1. The parties will agree to attempt to negotiate in good faith.

2. If that does not work, the parties agree to mediation.

3. If that does not work, the parties agree to arbitration.

Unforeseen Costs

Unexpected damage may be discovered during the repair work.  When and if this does occur, it is important to have a procedure in place to authorize work and ensure costs are controlled.  The construction contract will detail one of two ways to pay for the unexpected work:

Unit Pricing:  A price to remove and replace each unit of “unexpected work” is agreed upon by the parties.  Examples of units are a square foot of stucco, a linear foot of lumber.  The number of damaged units is multiplied by the unit price.

Time and Materials:  The unexpected work is charged at the cost of materials plus the time to remove the damaged materials and install the new material.

To ensure that the association has control over the work, the construction contract should have a procedure in place that requires authorization by the   association.  This procedure may be:

  1. The contractor submits an estimate to the construction manager.
  2. The construction manager reviews the estimate and passes it on to the Board.
  3. The Board reviews the estimate, and if they agree that the work is necessary, will authorize the request.

At the time the construction contract is being prepared, the association needs to review the provisions for approving unexpected work, and the pricing method.  This is an area where some associations have gone way over budget.  A 20% to 30% contingency in the budget is not uncommon for major projects and should be included.

Project Finances

For many associations, repair costs are often in excess of $1 million.  Therefore, extra care needs to be taken in handling the accounting of these funds.  An Association should not assume that the money is safe because it is in a “trust account.”  The safety of the money is largely dependent on the withdrawal procedures that are set up.  The following tips may be helpful:

  • The funds should be held in a separate account and not combined in an account with other association funds.
  • Two board members should be required to sign every check.
  • Guidelines for signing the checks should be established by the board.  For example, there should be documentation such as invoices approved by the construction manager, which are then forwarded for payment.  The two board members should then review the invoice before signing the check.
  •  The funds should be kept in an account at a major financial institution.
  • It is wise to maximize interest earned from the funds, but the interest-bearing vehicle should be low risk.  Large financial institutions have commercial account, and in some instances association account advisors who can assist in placing the funds where they are safe, accessible when required and interest is optimal for a low level of risk.
  • The funds should be audited annually, and a final audit performed at the end of the major repair.  It is important to be able to precisely account for all the funds and provide a report to the association.

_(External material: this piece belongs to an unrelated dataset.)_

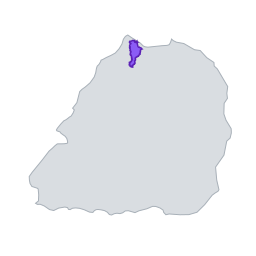 location of Rincón, Treinta y Tres, Uruguay, rotated 264°
{"feature_id": "84410073B13933274344370", "entity_name": "Rincón", "entity_type": "district", "adm_level": 2, "iso_a3": "URY", "parent_name": "Uruguay", "parent_adm1": "Treinta y Tres", "projection": "natural_earth1", "projection_center": [-53.628, -32.866], "detail": "fine", "context": "in_parent", "style": "filled", "palette": "violet", "viewbox_px": 256, "rotation_deg": 264, "n_neighbors": 0, "source": "geoboundaries", "source_scale": "gbopen_adm2", "svg_char_len": 5531}
<svg xmlns="http://www.w3.org/2000/svg" viewBox="0 0 256 256"><g transform="rotate(264 128 128)"><path d="M211.9,180.6L210.2,182.1L208.3,185.1L206.2,192.3L198.9,202.3L197.5,207.9L189.7,213.7L184.2,220.3L180.6,220.2L177.4,223.0L158.8,231.5L152.1,229.9L147.1,230.0L142.5,226.2L132.0,224.8L125.5,226.3L116.6,230.5L114.0,230.4L112.1,230.2L107.3,228.5L104.6,224.8L91.0,220.6L80.0,211.0L67.0,210.8L57.1,212.0L55.6,210.8L54.5,208.3L52.4,204.7L43.8,196.3L37.0,187.8L35.5,179.6L36.3,170.6L38.2,159.9L37.8,156.6L40.3,154.7L42.7,154.3L45.1,151.5L47.1,147.4L47.5,144.2L45.7,138.3L44.5,130.2L43.1,126.1L45.7,119.7L45.8,116.6L44.2,113.8L43.7,111.0L44.4,108.1L44.2,105.3L43.2,102.6L43.9,100.4L46.4,98.7L48.3,96.0L49.5,92.4L50.1,89.6L50.1,87.7L49.3,85.9L47.7,84.2L48.4,80.9L51.3,75.9L53.2,71.4L54.0,67.5L54.0,64.3L52.9,61.9L53.3,60.3L55.2,59.5L56.0,56.9L55.6,50.7L53.7,45.5L55.1,41.4L59.2,36.6L61.3,32.8L61.5,29.9L62.8,28.2L64.8,31.3L70.7,32.2L76.7,32.3L77.6,31.5L79.9,26.3L83.0,24.8L86.4,24.5L90.1,24.7L94.0,28.1L105.1,39.3L113.3,47.1L115.8,50.7L118.0,53.5L119.6,56.0L119.0,62.7L119.1,65.6L119.5,66.4L121.3,66.5L124.1,66.0L126.4,64.6L128.2,62.5L129.9,60.7L131.4,59.8L131.9,58.4L132.7,56.9L133.5,56.6L135.1,57.7L138.9,61.5L141.9,65.0L142.6,67.0L143.8,69.1L145.0,70.9L145.8,72.7L148.7,75.0L151.6,76.5L153.5,75.0L158.5,79.8L169.3,83.8L171.3,86.3L173.2,89.7L176.9,95.0L182.2,99.7L186.4,101.7L190.4,102.8L192.7,103.8L194.2,105.7L196.7,107.6L198.3,108.3L198.8,110.1L200.4,113.9L202.0,118.7L203.9,123.2L207.8,127.5L212.2,130.8L216.8,132.7L219.4,135.0L220.5,137.5L217.4,141.1L214.0,145.6L211.1,149.2L208.0,151.7L207.0,153.4L206.3,156.1L206.3,170.2L206.1,175.4L206.3,176.8L206.7,177.8L208.7,179.2L211.0,180.3L211.9,180.6Z" fill="#d9dde1" stroke="#a8b0b8" stroke-width="1"/><path d="M208.0,138.0L207.6,137.9L207.4,138.0L207.5,138.1L207.2,138.3L207.3,138.5L207.1,138.5L207.0,138.4L206.9,138.4L206.8,138.2L206.7,138.1L206.4,138.2L206.5,138.2L206.4,138.3L206.2,138.4L206.0,138.5L205.9,138.5L205.9,138.4L205.4,138.4L205.3,138.2L205.1,138.1L204.9,138.5L204.5,138.5L204.4,138.6L204.2,138.7L204.1,138.8L203.8,138.9L203.7,138.9L203.6,138.7L203.5,138.4L203.3,138.4L203.2,138.4L203.2,138.5L202.9,138.7L202.7,138.6L202.6,138.4L202.4,138.3L202.2,138.2L202.1,138.3L201.9,138.2L202.0,138.2L201.8,138.1L201.7,138.1L201.3,138.1L201.2,138.0L200.9,138.2L200.8,138.3L200.7,138.2L200.6,138.4L200.3,138.5L200.2,138.3L200.0,138.2L199.9,138.3L200.0,138.4L199.9,138.6L199.7,138.7L199.6,138.8L199.4,138.9L198.9,138.9L198.8,139.0L198.6,139.0L198.4,138.9L198.2,138.8L197.8,138.8L197.7,138.9L197.6,139.0L197.5,138.9L197.3,138.9L197.3,139.0L197.2,139.2L196.9,139.2L196.9,138.9L196.7,138.8L196.4,138.8L196.2,138.8L196.0,139.0L195.9,139.0L195.7,139.2L195.4,138.8L195.2,138.8L195.3,138.9L195.3,139.0L195.1,139.0L195.1,138.9L195.0,138.7L194.9,138.7L194.7,138.7L194.3,138.5L194.3,138.4L194.1,138.1L193.9,138.1L193.9,137.8L193.9,137.7L193.7,137.4L193.3,137.4L193.3,137.1L193.1,137.1L193.1,136.9L192.9,137.0L192.7,136.8L192.3,136.7L192.0,136.4L191.9,136.4L192.0,136.3L192.1,136.2L191.9,136.2L191.7,136.1L191.4,136.1L191.2,136.0L191.1,135.9L190.7,135.8L190.6,136.1L190.3,136.5L190.1,136.6L189.8,136.5L189.6,136.4L189.3,136.7L189.1,136.7L189.0,136.8L188.8,137.0L188.7,137.2L188.6,137.5L188.5,138.0L188.4,138.3L188.1,138.4L188.1,138.6L188.1,138.9L188.1,139.0L188.5,138.9L188.9,138.9L189.0,139.0L189.2,139.3L189.5,139.3L189.6,139.2L189.8,138.9L189.9,139.1L190.1,139.4L190.1,139.6L190.2,139.9L190.4,140.0L190.6,140.2L190.6,140.7L190.7,141.0L191.0,141.0L191.3,141.0L191.6,141.7L191.9,141.8L192.4,141.6L192.8,141.7L194.0,141.6L194.0,141.9L194.9,142.6L195.1,142.5L195.3,142.6L196.4,142.5L196.8,142.5L197.1,143.2L197.7,143.6L197.6,144.2L197.8,144.4L198.1,144.6L198.1,144.9L198.4,145.2L198.2,145.7L198.2,145.8L198.7,146.0L198.9,146.3L199.2,146.3L199.8,147.2L200.0,147.4L200.2,147.8L200.6,147.8L200.7,147.6L200.9,147.4L201.3,147.7L201.6,148.1L202.5,148.1L202.7,148.4L202.9,148.4L203.3,148.2L203.5,148.3L204.0,148.7L204.5,148.7L204.6,148.9L205.0,149.7L205.1,150.2L205.3,150.0L205.4,149.9L206.0,149.5L206.5,149.1L206.5,148.8L206.5,148.5L206.6,148.3L206.7,148.2L206.8,148.2L207.0,148.0L207.2,147.9L207.2,147.7L207.2,147.1L207.3,146.8L207.5,146.6L207.4,146.5L207.5,146.6L208.1,146.4L209.6,146.2L210.5,146.1L211.5,146.1L212.1,146.2L212.7,146.1L212.8,146.1L213.0,146.1L213.2,145.9L213.3,145.9L213.2,145.9L213.3,145.9L213.2,145.8L213.2,145.7L213.1,145.8L212.9,145.7L212.8,145.8L212.8,146.0L212.7,146.1L212.8,145.7L212.7,145.7L212.4,145.8L212.1,145.8L211.9,145.8L211.9,145.7L212.0,145.3L212.2,145.2L212.4,145.2L212.5,145.0L212.6,144.9L212.8,144.7L212.9,144.4L213.0,144.4L213.0,144.5L213.3,144.3L213.4,144.2L213.5,144.2L213.6,144.3L213.7,144.1L213.4,144.1L213.1,144.2L212.9,143.9L212.7,144.0L212.5,143.9L212.6,143.7L212.9,143.6L213.1,143.6L213.3,143.7L213.5,143.5L213.6,143.4L213.8,143.3L213.9,143.2L214.0,143.2L214.2,143.3L214.1,143.5L214.3,143.5L214.3,143.2L214.2,143.1L214.2,142.9L214.2,142.7L214.4,142.5L214.5,142.4L214.6,142.2L214.6,141.8L214.6,141.7L214.5,141.3L214.3,141.2L214.2,140.9L214.1,140.6L214.0,139.7L214.1,139.1L214.1,138.9L213.8,138.7L213.7,138.7L213.3,138.7L213.1,138.6L213.1,138.4L212.9,138.4L212.5,138.6L212.5,138.9L212.2,139.2L212.1,139.3L212.1,139.5L211.9,139.6L211.6,139.7L211.5,139.3L211.5,139.2L211.4,139.1L211.1,139.1L210.8,138.8L210.4,138.5L209.9,138.3L209.7,138.2L209.4,138.1L209.2,138.2L208.8,138.2L208.5,138.2L208.4,138.2L208.4,138.3L208.6,138.4L208.5,138.7L208.3,138.7L208.2,138.6L208.1,138.4L208.0,138.2L208.0,138.0Z" fill="#8b5cf6" stroke="#5b21b6" stroke-width="1.5"/></g></svg>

Major Construction Project: Who’s Who

Typically, winter is the time many associations plan for a major construction project to begin in the spring.  These steps may include, among other things: hiring a construction manager; developing a clearly defined scope of repair; creating a realistic budget for the project; determining how the association will finance the project; obtaining contractor bids and hiring a qualified contractor; and conducting an information meeting with the homeowners.  For many associations, a major repair project will be individual members’ first encounter with a construction project.  The following are the key participants in a major repair project: 

Architect:  Responsible for design work, preparing the scope of work and plans, and bidding documents.

General Contractor:  Provides the materials, labor, and other resources to perform the repairs.

Construction Manager:  Acts as the owner’s agent and coordinates design and construction issues with the architect and general contractor.  Controls the scope of work, considers optimum use of funds throughout the project, offers assistance in avoiding delays, changes, disputes, and cost over-runs, communicates directly with owners, and documents compliance with project specifications.